__Written task__
Identify each line in the records below that contains the string "Example" and copy every such line in full.

__Provided material__
□ □ □ □ □ □ □

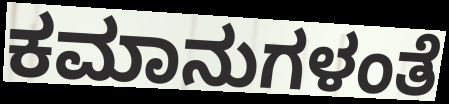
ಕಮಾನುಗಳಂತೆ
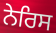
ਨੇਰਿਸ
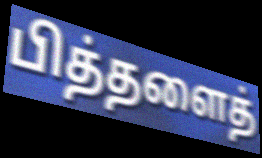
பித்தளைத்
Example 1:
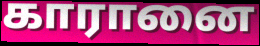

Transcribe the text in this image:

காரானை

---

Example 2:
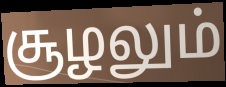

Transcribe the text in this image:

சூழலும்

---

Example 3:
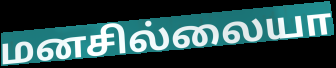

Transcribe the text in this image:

□ □ □ □ □ □ □

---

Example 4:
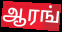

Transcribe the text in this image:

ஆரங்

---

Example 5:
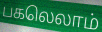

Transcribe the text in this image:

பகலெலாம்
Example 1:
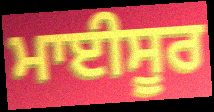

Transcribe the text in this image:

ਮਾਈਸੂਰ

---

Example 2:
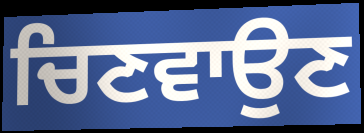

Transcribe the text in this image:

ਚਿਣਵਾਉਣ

□ □ □ □ □ □ □

__Task solution__
Example 1:
Example 2:
Example 3:
Example 4:
Example 5:
Example 1:
Example 2:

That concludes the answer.